> What you are asked to do
Transcribe exactly the lines below that begin at the line with "注目のワイン産地：南アフリカの" and stop after the line with "סימולטני באוויר", leaving out every picture.

(Information Opens)

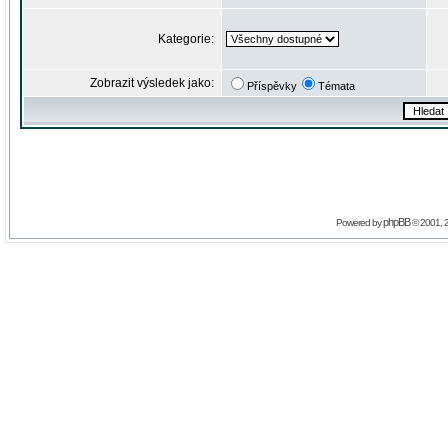
Kategorie:
Zobrazit výsledek jako:
Příspěvky
Témata
phpBB
Powered by
© 2001, 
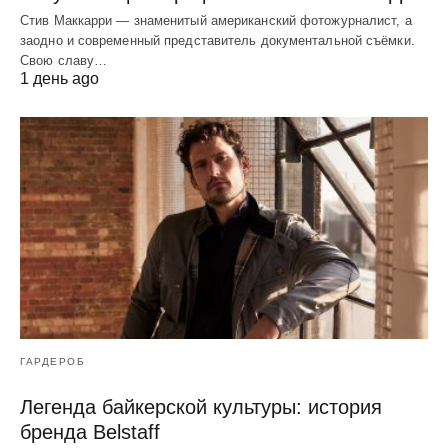
Стив Маккарри — знаменитый американский фотожурналист, а
заодно и современный представитель документальной съёмки.
Свою славу…
1 день ago
ГАРДЕРОБ
Легенда байкерской культуры: история
бренда Belstaff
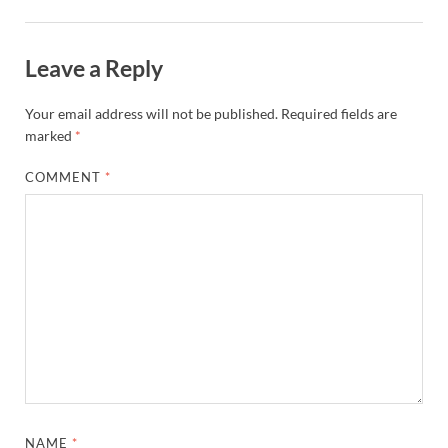
UP Diwas Program: विकसित भारत-विकसित उत्तर प्रदेश ’
Uttarakhand Uniform Scam: वर्दी घोटाले में सीएम धामी
Leave a Reply
Kapil Dev Agarwal: यूपी सरकार के मंत्री कपिल देव ने अ
Your email address will not be published.
Required fields are
Uttarakhand Tableau: भारत पर्व पर प्रदर्शित होगी “आत्मन
marked
*
NFPRC Workshop: एन.एफ.पी.आर.सी द्वारा सांसदों एवं विधा
COMMENT
*
UP tableau Kartavya Path: कर्तव्य पथ पर नजर आएगी बुं
PM Gram Sadak Yojana: प्रधानमंत्री ग्राम सड़क योजना में
PM Gram Sadak Yojana: प्रधानमंत्री ग्राम सड़क योजना में
Manrega Protest: मनरेगा कानून को खत्म किए जाने के विरोध में
UP Kaushal Disha: कौशल दिशा पोर्टल से ग्रामीण युवाओं क
Nitin Nabin: राष्ट्रीय अध्यक्ष बनने के बाद नितिन नवीन प्रद
NAME
*
World Economic Forum: भारत की आर्थिक मजबूती के लिए महत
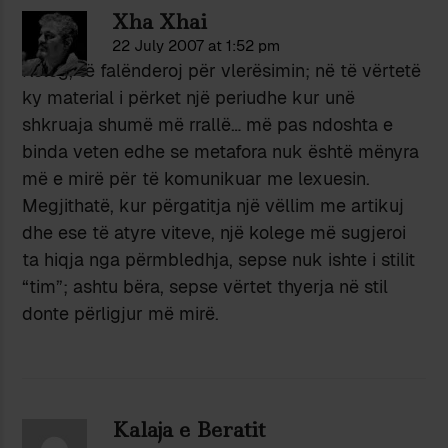
Xha Xhai
22 July 2007 at 1:52 pm
Koleg, të falënderoj për vlerësimin; në të vërtetë
ky material i përket një periudhe kur unë
shkruaja shumë më rrallë… më pas ndoshta e
binda veten edhe se metafora nuk është mënyra
më e mirë për të komunikuar me lexuesin.
Megjithatë, kur përgatitja një vëllim me artikuj
dhe ese të atyre viteve, një kolege më sugjeroi
ta hiqja nga përmbledhja, sepse nuk ishte i stilit
“tim”; ashtu bëra, sepse vërtet thyerja në stil
donte përligjur më mirë.
Kalaja e Beratit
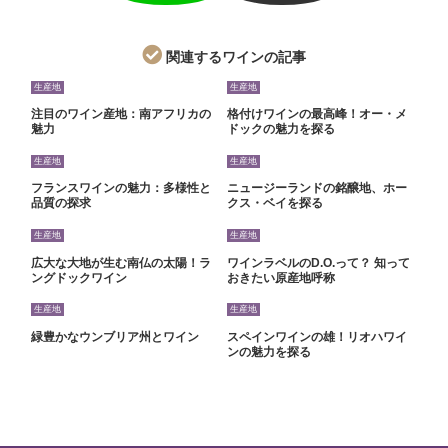
関連するワインの記事
生産地
生産地
注目のワイン産地：南アフリカの
格付けワインの最高峰！オー・メ
魅力
ドックの魅力を探る
生産地
生産地
フランスワインの魅力：多様性と
ニュージーランドの銘醸地、ホー
品質の探求
クス・ベイを探る
生産地
生産地
広大な大地が生む南仏の太陽！ラ
ワインラベルのD.O.って？ 知って
ングドックワイン
おきたい原産地呼称
生産地
生産地
緑豊かなウンブリア州とワイン
スペインワインの雄！リオハワイ
ンの魅力を探る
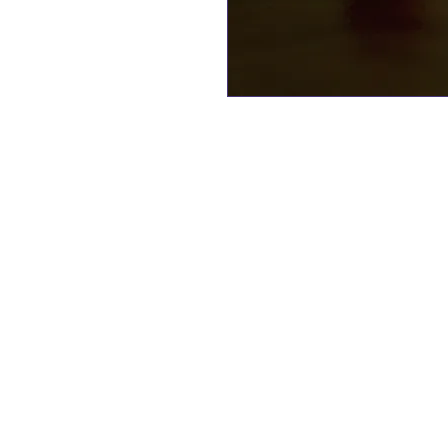
ne convient pas à un en
entièrement en tissu
environ 30 cm de haut
(45 € le couple)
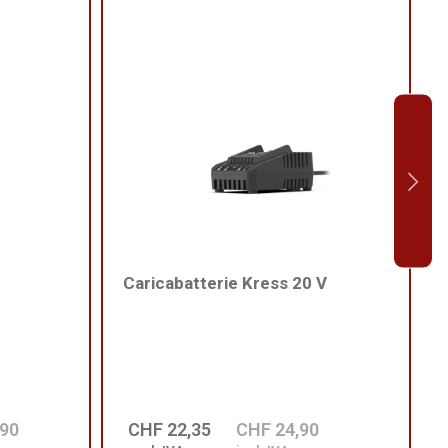
Caricabatterie Kress 20 V
,90
CHF 22,35
CHF 24,90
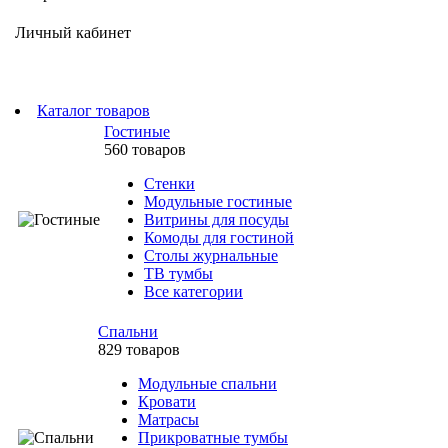
Личный кабинет
Каталог товаров
Гостиные
560 товаров
Стенки
Модульные гостиные
Витрины для посуды
Комоды для гостиной
Столы журнальные
ТВ тумбы
Все категории
Спальни
829 товаров
Модульные спальни
Кровати
Матрасы
Прикроватные тумбы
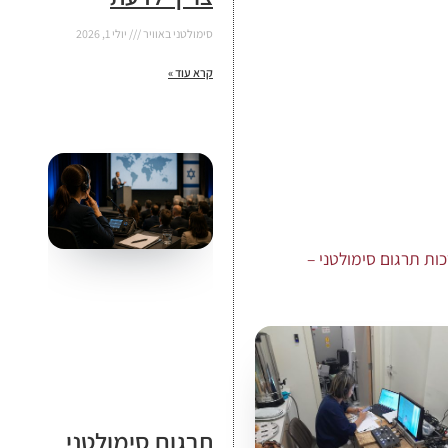
סימולטני באוויר
יולי 1, 2026
קרא עוד »
ות תרגום סימולטני –
תרגום סימולטני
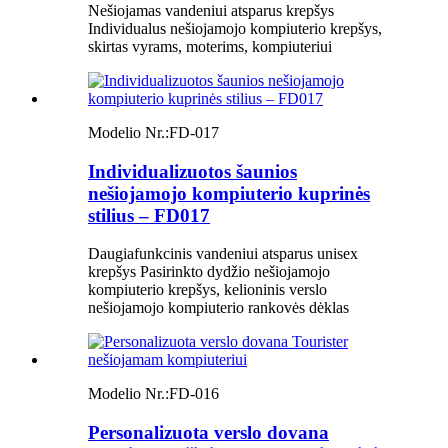
Nešiojamas vandeniui atsparus krepšys
Individualus nešiojamojo kompiuterio krepšys,
skirtas vyrams, moterims, kompiuteriui
Modelio Nr.:
FD-017
Individualizuotos šaunios
nešiojamojo kompiuterio kuprinės
stilius – FD017
Daugiafunkcinis vandeniui atsparus unisex
krepšys Pasirinkto dydžio nešiojamojo
kompiuterio krepšys, kelioninis verslo
nešiojamojo kompiuterio rankovės dėklas
Modelio Nr.:
FD-016
Personalizuota verslo dovana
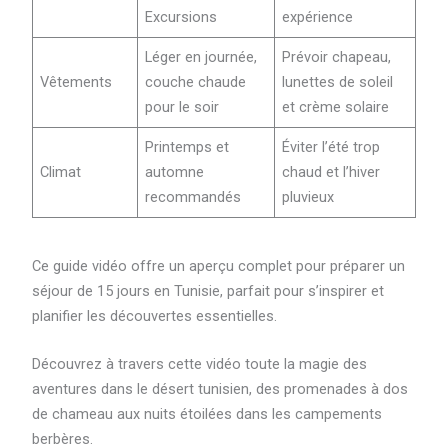
Excursions
expérience
Léger en journée,
Prévoir chapeau,
Vêtements
couche chaude
lunettes de soleil
pour le soir
et crème solaire
Printemps et
Éviter l’été trop
Climat
automne
chaud et l’hiver
recommandés
pluvieux
Ce guide vidéo offre un aperçu complet pour préparer un
séjour de 15 jours en Tunisie, parfait pour s’inspirer et
planifier les découvertes essentielles.
Découvrez à travers cette vidéo toute la magie des
aventures dans le désert tunisien, des promenades à dos
de chameau aux nuits étoilées dans les campements
berbères.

(Information Closes)

> Problem solution
注目のワイン産地：南アフリカの
格付けワインの最高峰！オー・メ
魅力
ドックの魅力を探る
生産地
生産地
フランスワインの魅力：多様性と
ニュージーランドの銘醸地、ホー
品質の探求
クス・ベイを探る
生産地
生産地
広大な大地が生む南仏の太陽！ラ
ワインラベルのD.O.って？ 知って
ングドックワイン
おきたい原産地呼称
生産地
生産地
緑豊かなウンブリア州とワイン
スペインワインの雄！リオハワイ
ンの魅力を探る
ne convient pas à un en
entièrement en tissu
environ 30 cm de haut
(45 € le couple)
Caricabatterie Kress 20 V
,90
CHF 22,35
CHF 24,90
Личный кабинет
Каталог товаров
Гостиные
560 товаров
Стенки
Модульные гостиные
Витрины для посуды
Комоды для гостиной
Столы журнальные
ТВ тумбы
Все категории
Спальни
829 товаров
Модульные спальни
Кровати
Матрасы
Прикроватные тумбы
סימולטני באוויר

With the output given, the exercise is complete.